TASK TO CARRY OUT:
The response must contain every line from the records below that has "сцене".

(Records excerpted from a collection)
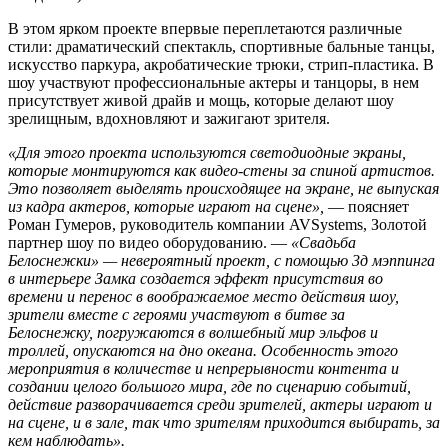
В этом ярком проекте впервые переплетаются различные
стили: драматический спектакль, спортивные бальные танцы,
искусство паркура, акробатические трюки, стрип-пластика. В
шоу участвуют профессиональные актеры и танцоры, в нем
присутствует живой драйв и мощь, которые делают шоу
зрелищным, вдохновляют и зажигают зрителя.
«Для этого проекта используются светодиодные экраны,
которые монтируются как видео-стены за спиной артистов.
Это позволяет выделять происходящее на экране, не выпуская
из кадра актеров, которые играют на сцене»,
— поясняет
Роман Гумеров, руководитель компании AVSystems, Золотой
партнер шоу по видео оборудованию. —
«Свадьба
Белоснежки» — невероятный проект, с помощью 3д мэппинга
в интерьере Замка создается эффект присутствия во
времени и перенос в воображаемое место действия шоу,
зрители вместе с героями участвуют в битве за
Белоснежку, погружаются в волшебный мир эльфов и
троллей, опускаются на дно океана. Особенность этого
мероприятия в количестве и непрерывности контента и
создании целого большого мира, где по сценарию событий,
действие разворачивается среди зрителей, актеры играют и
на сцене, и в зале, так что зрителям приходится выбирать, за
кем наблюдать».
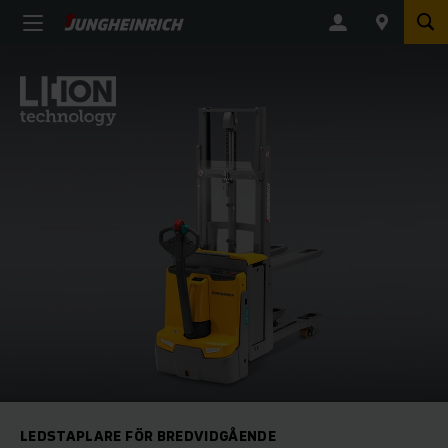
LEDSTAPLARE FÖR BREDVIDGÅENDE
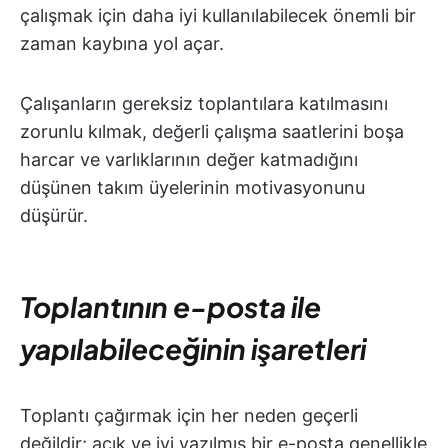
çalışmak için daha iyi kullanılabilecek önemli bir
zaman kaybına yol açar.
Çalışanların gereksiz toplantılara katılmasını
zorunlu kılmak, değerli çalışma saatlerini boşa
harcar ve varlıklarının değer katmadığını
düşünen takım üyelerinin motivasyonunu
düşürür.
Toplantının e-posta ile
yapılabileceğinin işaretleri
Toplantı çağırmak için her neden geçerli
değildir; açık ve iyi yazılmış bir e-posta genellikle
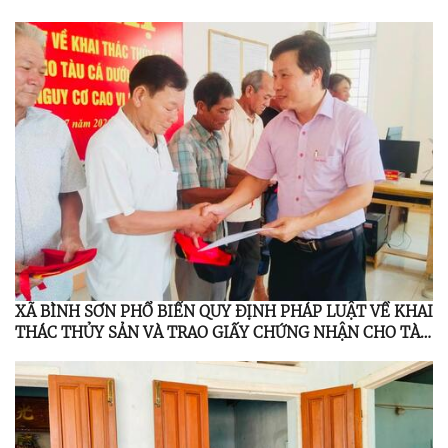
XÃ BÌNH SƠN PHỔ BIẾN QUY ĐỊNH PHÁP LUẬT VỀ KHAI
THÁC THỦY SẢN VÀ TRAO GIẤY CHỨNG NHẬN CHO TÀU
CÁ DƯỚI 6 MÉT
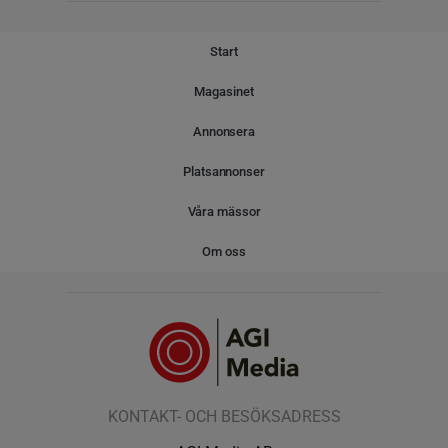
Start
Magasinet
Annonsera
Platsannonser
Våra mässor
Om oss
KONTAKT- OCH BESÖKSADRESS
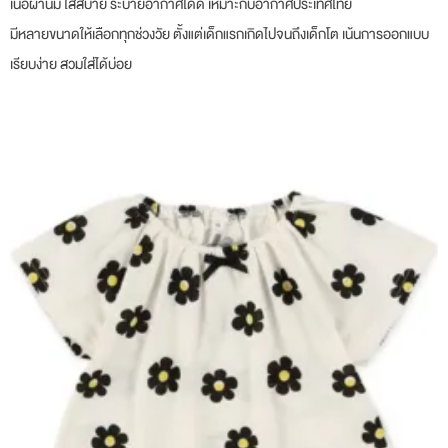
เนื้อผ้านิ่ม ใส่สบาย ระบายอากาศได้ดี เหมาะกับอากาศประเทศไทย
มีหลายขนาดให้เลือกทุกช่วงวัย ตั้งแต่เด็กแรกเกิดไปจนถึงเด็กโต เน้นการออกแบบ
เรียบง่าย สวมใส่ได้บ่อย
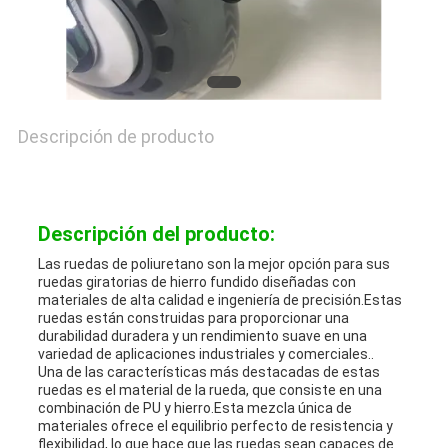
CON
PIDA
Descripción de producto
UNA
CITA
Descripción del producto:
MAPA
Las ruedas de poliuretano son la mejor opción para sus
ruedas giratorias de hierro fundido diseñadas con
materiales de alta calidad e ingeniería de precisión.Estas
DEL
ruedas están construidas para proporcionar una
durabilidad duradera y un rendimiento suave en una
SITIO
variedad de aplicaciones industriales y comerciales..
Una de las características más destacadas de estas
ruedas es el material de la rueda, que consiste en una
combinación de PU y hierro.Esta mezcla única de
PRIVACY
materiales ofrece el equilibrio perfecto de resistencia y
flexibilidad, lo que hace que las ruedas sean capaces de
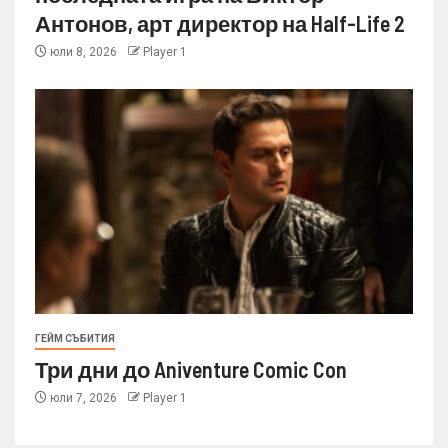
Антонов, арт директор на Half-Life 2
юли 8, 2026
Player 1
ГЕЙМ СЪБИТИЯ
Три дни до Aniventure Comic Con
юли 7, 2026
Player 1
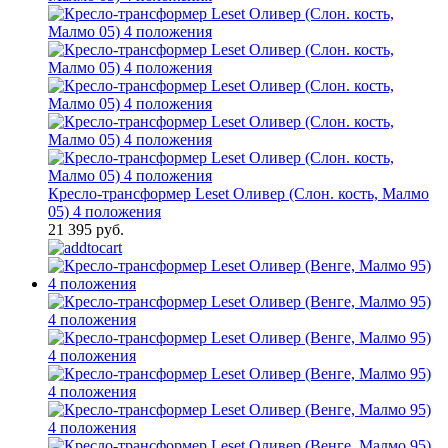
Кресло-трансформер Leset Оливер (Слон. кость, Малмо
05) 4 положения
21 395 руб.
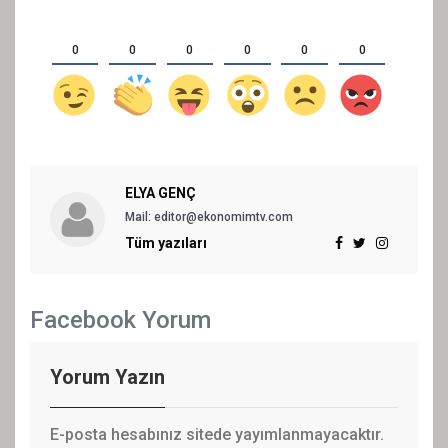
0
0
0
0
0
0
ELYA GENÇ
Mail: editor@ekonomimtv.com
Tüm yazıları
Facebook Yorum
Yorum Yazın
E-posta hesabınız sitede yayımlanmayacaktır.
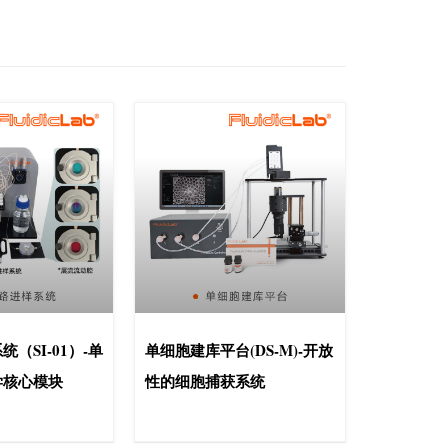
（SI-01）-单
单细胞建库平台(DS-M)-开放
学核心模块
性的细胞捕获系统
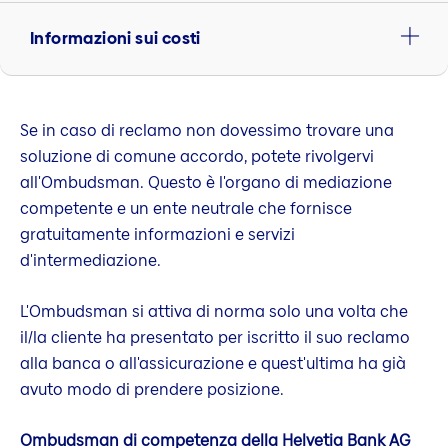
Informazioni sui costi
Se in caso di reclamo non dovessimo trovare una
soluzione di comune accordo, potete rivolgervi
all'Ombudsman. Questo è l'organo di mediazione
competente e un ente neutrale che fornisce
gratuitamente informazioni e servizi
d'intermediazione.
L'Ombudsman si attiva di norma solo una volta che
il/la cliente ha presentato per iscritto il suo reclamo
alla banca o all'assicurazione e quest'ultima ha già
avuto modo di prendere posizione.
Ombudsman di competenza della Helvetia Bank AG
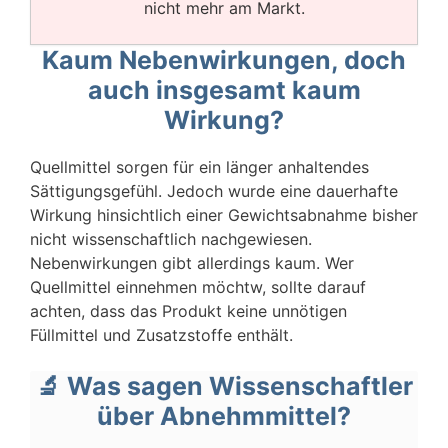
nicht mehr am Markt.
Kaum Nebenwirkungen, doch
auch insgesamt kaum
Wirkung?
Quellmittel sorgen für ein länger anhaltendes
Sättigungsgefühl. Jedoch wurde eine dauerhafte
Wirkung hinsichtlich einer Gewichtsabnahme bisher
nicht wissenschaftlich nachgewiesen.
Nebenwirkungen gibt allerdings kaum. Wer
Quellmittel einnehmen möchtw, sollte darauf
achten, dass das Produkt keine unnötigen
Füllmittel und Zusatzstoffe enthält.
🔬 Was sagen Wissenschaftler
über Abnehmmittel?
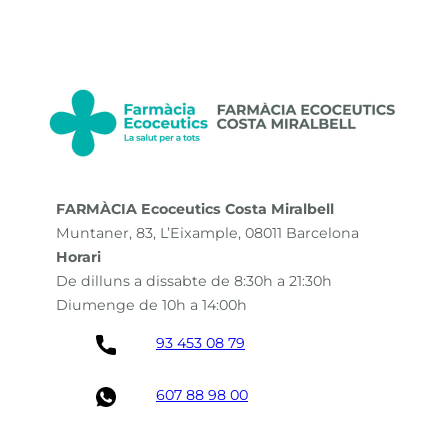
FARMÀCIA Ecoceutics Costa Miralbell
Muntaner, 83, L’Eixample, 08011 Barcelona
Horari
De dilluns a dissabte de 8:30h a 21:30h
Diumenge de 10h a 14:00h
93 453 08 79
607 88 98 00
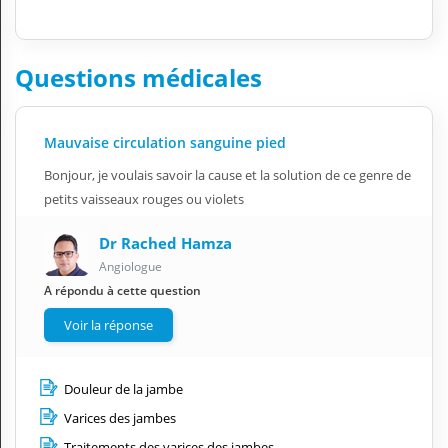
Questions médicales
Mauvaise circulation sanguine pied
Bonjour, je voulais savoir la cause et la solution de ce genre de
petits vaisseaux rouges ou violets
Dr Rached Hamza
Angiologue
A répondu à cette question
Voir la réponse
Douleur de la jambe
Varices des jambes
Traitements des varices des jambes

RESPONSE TO THE EXERCISE:
из кадра актеров, которые играют на сцене»,
на сцене, и в зале, так что зрителям приходится выбирать, за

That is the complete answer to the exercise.